Alexandre Santos de Aragão acrescenta que, "hoje, estando a legalidade ampliada pela ideia da juridicidade, e estando a própria moralidade (tal como vários outros princípios antes considerados como metajurídicos) positivada na Constituição, passou a integrar o bloco de legalidade. Assim, um ato administrativo imoral, que foge ao que seria o comportamento de um 'bom administrador', seria também um ato ilegal por violação à mais importante de todas a leis, a Constituição."
Flávio Amaral Garcia sublinha que "a moralidade alcança não apenas o administrador público, mas também os licitantes. A despeito de seu caráter subjetivo – já que moral é um conceito aberto, sujeito a variações de época, de locais e de pessoas – implica a observância de comportamento ético no transcorrer das licitações públicas."13
Em sede pretoriana, o Supremo Tribunal Federal tem por diretriz inarredável que o princípio da moralidade é de observância obrigatória no conduzir da administração pública. Assim:
AÇÃO DIRETA DE INCONSTITUCIONALIDADE - LEI ESTADUAL QUE AUTORIZA A INCLUSÃO, NO EDITAL DE VENDA DO BANCO DO ESTADO DO MARANHÃO S/A, DA OFERTA DO DEPÓSITO DAS DISPONIBILIDADES DE CAIXA DO TESOURO ESTADUAL - IMPOSSIBILIDADE - CONTRARIEDADE AO ART. 164, § 3º DA CONSTITUIÇÃO DA REPÚBLICA - AUSÊNCIA DE COMPETÊNCIA NORMATIVA DO ESTADO-MEMBRO - ALEGAÇÃO DE OFENSA AO PRINCÍPIO DA MORALIDADE ADMINISTRATIVA - PLAUSIBILIDADE JURÍDICA - EXISTÊNCIA DE PRECEDENTE ESPECÍFICO FIRMADO PELO PLENÁRIO DO SUPREMO TRIBUNAL FEDERAL - DEFERIMENTO DA MEDIDA CAUTELAR, COM EFICÁCIA EX TUNC. AS DISPONIBILIDADES DE CAIXA DOS ESTADOS-MEMBROS SERÃO DEPOSITADAS EM INSTITUIÇÕES FINANCEIRAS OFICIAIS, RESSALVADAS AS HIPÓTESES PREVISTAS EM LEI NACIONAL. – (omissis) A atividade estatal, qualquer que seja o domínio institucional de sua incidência, está necessariamente subordinada à observância de parâmetros ético-jurídicos que se refletem na consagração constitucional do princípio da moralidade administrativa. Esse postulado fundamental, que rege a atuação do Poder Público, confere substância e dá expressão a uma pauta de valores éticos sobre os quais se funda a ordem positiva do Estado.(omissis).

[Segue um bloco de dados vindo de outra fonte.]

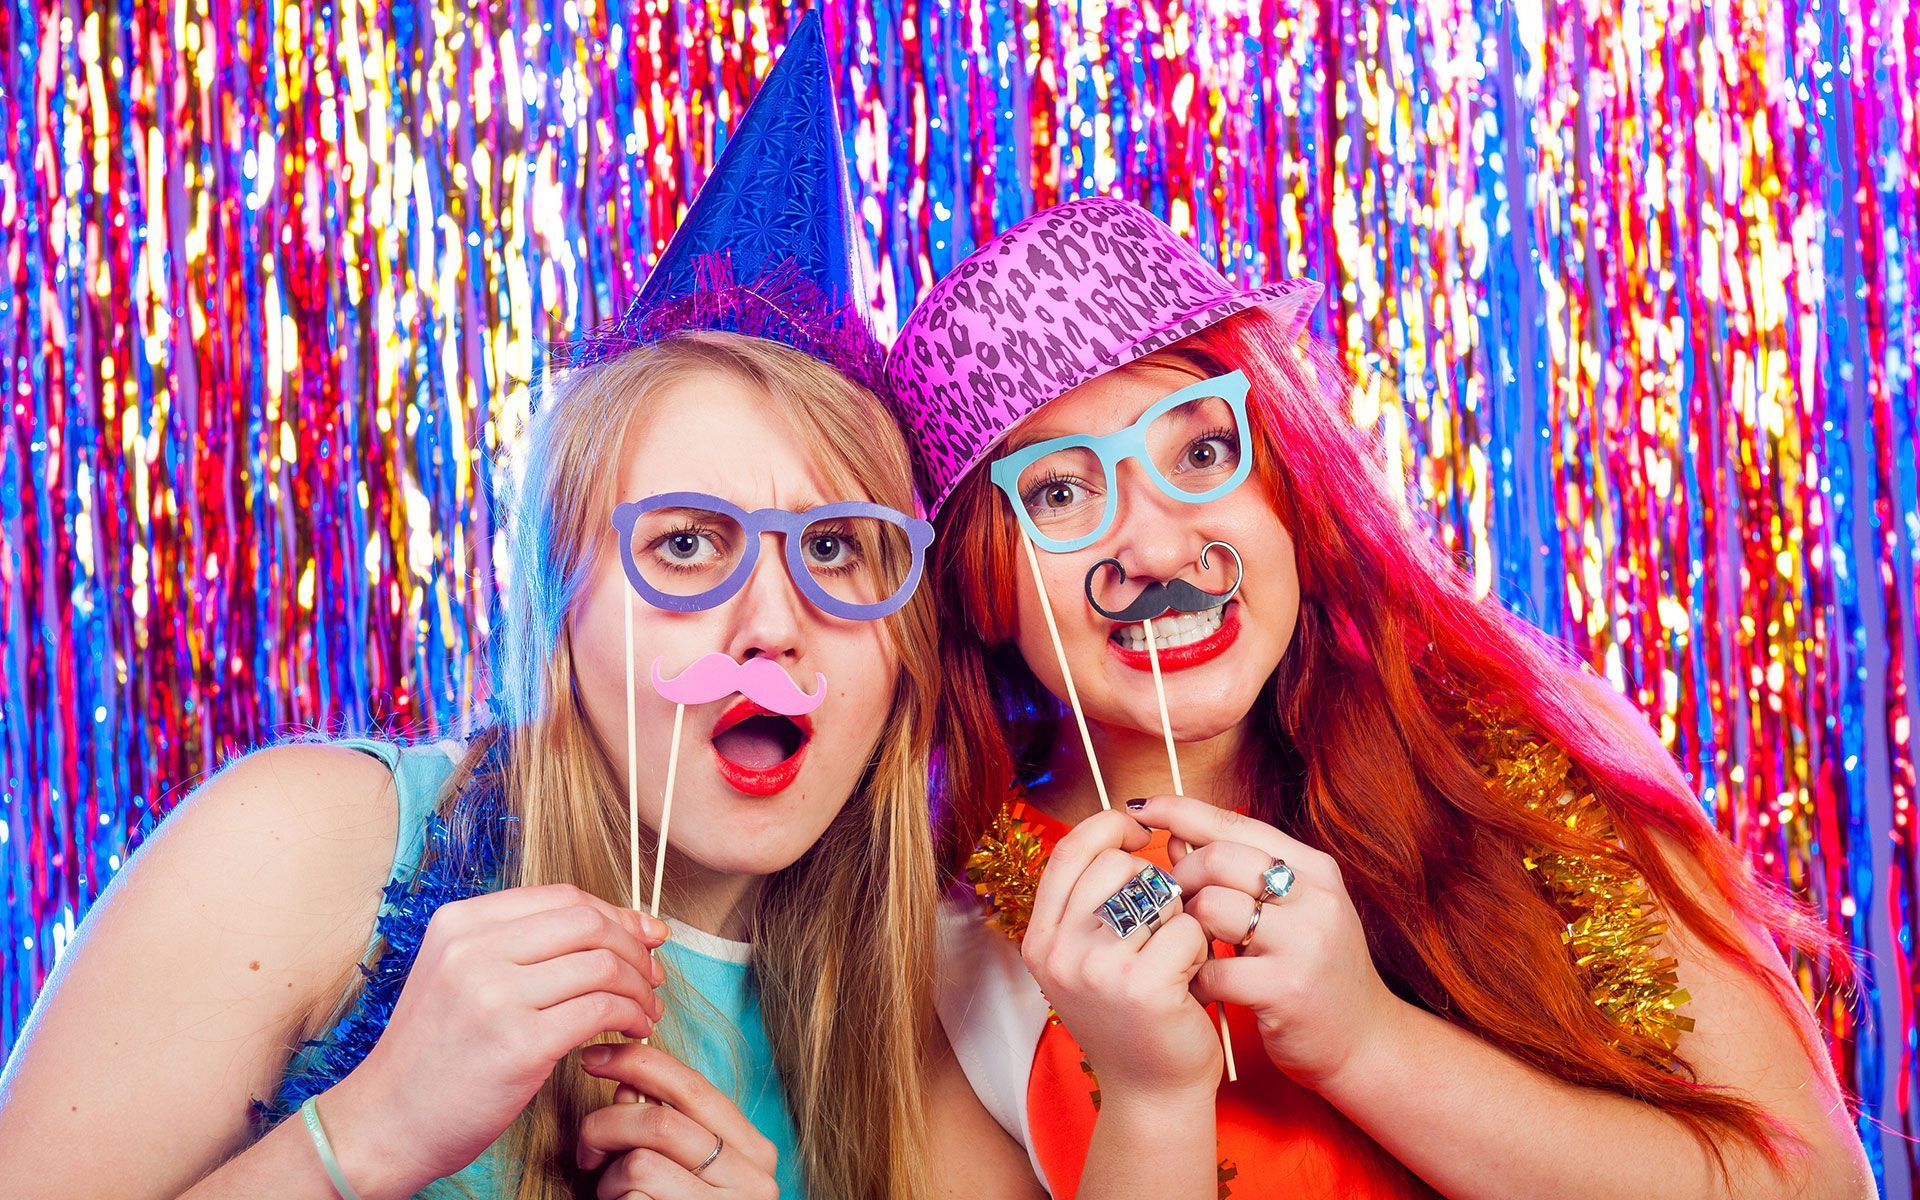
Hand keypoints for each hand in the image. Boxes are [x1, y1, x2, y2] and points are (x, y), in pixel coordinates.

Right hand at [323, 883, 668, 1192]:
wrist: (384, 1122)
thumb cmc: (434, 1053)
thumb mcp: (460, 976)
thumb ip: (525, 946)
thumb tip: (622, 925)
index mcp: (460, 923)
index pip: (563, 897)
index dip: (616, 915)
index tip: (644, 938)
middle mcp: (474, 950)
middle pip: (589, 924)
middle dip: (634, 948)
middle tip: (651, 977)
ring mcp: (495, 995)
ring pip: (603, 965)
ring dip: (639, 988)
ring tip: (645, 1011)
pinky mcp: (518, 1044)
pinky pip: (600, 1011)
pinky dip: (630, 1017)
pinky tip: (631, 1033)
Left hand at [578, 1042, 779, 1199]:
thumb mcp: (686, 1165)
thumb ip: (666, 1122)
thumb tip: (626, 1084)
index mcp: (753, 1150)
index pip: (693, 1086)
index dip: (638, 1062)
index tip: (594, 1056)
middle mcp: (752, 1179)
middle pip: (659, 1121)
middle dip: (606, 1125)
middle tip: (588, 1146)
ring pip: (640, 1161)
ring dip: (609, 1176)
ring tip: (613, 1193)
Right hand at [1019, 808, 1219, 1096]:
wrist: (1152, 1092)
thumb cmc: (1132, 1017)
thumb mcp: (1091, 956)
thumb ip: (1094, 896)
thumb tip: (1131, 818)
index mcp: (1040, 940)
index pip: (1069, 851)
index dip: (1108, 828)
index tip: (1140, 835)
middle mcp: (1058, 953)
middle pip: (1117, 865)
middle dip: (1153, 883)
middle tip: (1162, 925)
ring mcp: (1096, 970)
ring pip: (1156, 893)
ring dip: (1178, 916)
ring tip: (1175, 954)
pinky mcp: (1142, 986)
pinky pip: (1187, 927)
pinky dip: (1199, 946)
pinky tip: (1191, 976)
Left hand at [1133, 795, 1399, 1088]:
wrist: (1364, 1041)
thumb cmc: (1314, 968)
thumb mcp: (1288, 911)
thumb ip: (1235, 873)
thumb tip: (1174, 838)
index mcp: (1314, 869)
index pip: (1236, 822)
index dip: (1181, 811)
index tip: (1142, 808)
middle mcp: (1315, 897)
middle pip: (1217, 858)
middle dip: (1181, 878)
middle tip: (1172, 906)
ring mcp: (1304, 943)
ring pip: (1211, 908)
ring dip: (1185, 929)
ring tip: (1186, 948)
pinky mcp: (1286, 989)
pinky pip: (1214, 970)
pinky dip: (1195, 980)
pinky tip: (1198, 988)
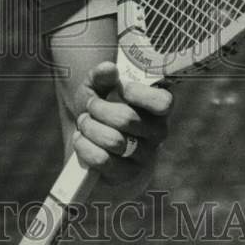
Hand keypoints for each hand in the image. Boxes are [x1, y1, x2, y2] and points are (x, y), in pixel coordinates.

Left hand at [71, 59, 171, 186]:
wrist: (91, 144)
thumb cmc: (99, 111)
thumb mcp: (97, 89)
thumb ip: (101, 75)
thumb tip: (108, 68)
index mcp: (157, 108)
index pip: (163, 102)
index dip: (140, 94)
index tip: (121, 88)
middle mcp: (157, 133)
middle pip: (127, 119)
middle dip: (99, 109)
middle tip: (90, 106)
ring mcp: (144, 156)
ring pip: (113, 141)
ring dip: (89, 128)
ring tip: (83, 123)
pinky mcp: (127, 175)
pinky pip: (103, 160)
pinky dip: (84, 147)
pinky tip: (80, 139)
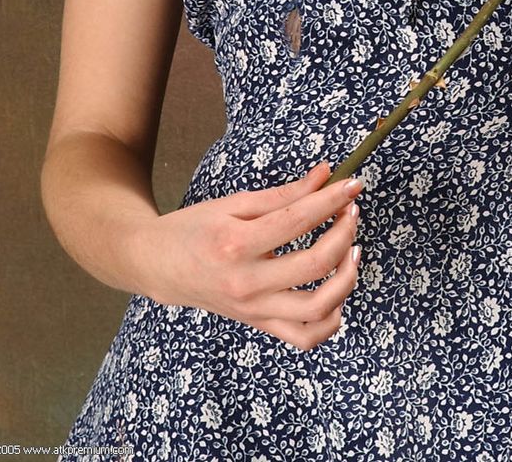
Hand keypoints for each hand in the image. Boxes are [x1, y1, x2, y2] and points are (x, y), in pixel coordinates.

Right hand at [143, 161, 364, 350]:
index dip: (332, 199)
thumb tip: (326, 175)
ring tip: (352, 251)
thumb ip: (284, 193)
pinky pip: (304, 336)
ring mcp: (253, 310)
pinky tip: (338, 293)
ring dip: (347, 278)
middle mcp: (246, 282)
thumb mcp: (234, 202)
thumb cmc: (194, 228)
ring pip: (317, 309)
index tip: (352, 184)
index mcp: (236, 243)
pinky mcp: (258, 324)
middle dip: (345, 233)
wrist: (158, 266)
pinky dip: (330, 319)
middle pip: (315, 264)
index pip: (299, 220)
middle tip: (351, 211)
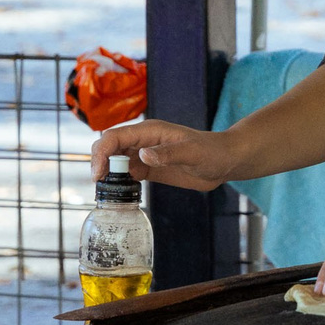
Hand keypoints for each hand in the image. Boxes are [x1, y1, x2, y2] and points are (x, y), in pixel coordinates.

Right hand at [89, 118, 240, 190]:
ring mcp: (145, 155)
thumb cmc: (212, 151)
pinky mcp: (150, 168)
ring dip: (106, 172)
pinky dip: (118, 181)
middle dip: (99, 161)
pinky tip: (118, 192)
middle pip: (110, 146)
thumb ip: (168, 154)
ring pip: (115, 160)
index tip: (99, 173)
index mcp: (150, 131)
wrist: (225, 162)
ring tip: (104, 189)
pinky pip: (126, 172)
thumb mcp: (192, 153)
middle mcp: (143, 141)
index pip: (115, 137)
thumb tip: (143, 156)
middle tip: (99, 182)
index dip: (102, 152)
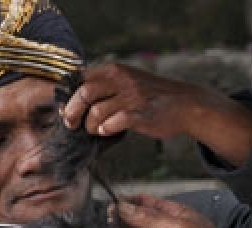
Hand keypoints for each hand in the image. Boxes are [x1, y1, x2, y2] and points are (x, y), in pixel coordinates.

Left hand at [62, 63, 202, 139]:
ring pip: (97, 112)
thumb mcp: (128, 80)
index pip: (81, 79)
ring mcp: (132, 97)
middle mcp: (122, 80)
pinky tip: (108, 131)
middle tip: (71, 124)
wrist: (185, 104)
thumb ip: (106, 85)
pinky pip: (115, 123)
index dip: (70, 96)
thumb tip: (76, 98)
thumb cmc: (152, 96)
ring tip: (95, 130)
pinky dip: (106, 129)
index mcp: (115, 70)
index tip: (67, 109)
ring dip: (90, 125)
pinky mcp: (141, 115)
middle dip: (72, 112)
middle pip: (84, 94)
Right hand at [115, 195, 251, 227]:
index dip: (130, 201)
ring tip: (111, 227)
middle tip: (110, 215)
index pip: (146, 203)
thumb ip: (147, 218)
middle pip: (137, 218)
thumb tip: (123, 207)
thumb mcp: (175, 226)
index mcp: (173, 214)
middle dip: (123, 216)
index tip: (115, 202)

(ADI-MC 2661, CELSO DE MELLO, STF.) – os grifos não constam do original.
Ingressando no sistema de controle da esfera gerencial e operacional da atividade contratual do estado, Rafael Carvalho Rezende Oliveira14 visualiza que "o ordenamento jurídico prevê diversos instrumentos de controle da moralidade administrativa, tais como: a ação de improbidade (art. 37, §4º, da CRFB e lei 8.429/92), a ação popular (art. 5º, LXXIII, da CRFB e lei 4.717/65), a ação civil pública (art. 129, III da CRFB e lei 7.347/85), dentre outros."

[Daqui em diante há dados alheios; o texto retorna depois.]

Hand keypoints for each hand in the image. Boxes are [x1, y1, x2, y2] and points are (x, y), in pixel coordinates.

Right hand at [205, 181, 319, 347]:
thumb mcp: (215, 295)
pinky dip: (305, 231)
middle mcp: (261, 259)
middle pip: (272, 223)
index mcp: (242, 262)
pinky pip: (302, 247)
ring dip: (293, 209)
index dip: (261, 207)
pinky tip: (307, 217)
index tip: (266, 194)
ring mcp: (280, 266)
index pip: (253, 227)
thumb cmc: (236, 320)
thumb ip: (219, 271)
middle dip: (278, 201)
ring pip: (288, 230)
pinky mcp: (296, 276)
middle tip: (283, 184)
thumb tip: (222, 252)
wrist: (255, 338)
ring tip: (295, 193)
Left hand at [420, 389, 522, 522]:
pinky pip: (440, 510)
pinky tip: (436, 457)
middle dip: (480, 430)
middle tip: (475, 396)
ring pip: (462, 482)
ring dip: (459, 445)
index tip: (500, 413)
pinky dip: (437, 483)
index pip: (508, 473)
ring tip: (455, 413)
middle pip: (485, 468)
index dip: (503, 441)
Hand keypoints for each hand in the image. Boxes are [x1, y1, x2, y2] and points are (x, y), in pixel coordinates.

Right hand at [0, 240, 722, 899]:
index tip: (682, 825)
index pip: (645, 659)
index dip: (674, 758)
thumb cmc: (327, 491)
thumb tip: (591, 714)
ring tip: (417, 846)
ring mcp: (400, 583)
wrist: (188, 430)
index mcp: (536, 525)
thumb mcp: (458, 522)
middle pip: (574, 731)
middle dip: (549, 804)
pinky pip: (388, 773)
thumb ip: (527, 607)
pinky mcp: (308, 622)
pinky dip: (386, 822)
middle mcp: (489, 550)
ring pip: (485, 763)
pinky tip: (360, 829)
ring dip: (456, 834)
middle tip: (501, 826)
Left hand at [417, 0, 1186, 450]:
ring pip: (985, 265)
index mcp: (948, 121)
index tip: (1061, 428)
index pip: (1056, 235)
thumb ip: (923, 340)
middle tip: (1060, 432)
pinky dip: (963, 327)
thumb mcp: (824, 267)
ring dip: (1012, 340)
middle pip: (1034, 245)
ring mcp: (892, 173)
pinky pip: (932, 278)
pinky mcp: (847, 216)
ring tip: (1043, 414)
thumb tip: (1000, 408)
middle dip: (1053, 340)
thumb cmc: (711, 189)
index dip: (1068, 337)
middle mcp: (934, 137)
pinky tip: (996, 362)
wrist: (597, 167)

Arremate-se com Odete Medauar: "a probidade administrativa, que há de caracterizar a conduta e os atos das autoridades e agentes públicos, aparecendo como dever, decorre do princípio da moralidade administrativa."15
O direito público brasileiro há de passar do campo conceitual da moralidade, em que há consenso, para o do cotidiano das ações de gestão administrativa dos contratos, em que se divisam lacunas e fragilidades pelas quais se introduzem desvios da moralidade. Daí, na legislação recente e nas normas regulamentadoras da conduta administrativa, se observarem avanços na esfera da responsabilização de agentes públicos e privados, pessoas físicas e jurídicas, por danos morais e materiais que condutas ímprobas causem aos resultados de interesse público que a sociedade não mais tolera que sejam frustrados.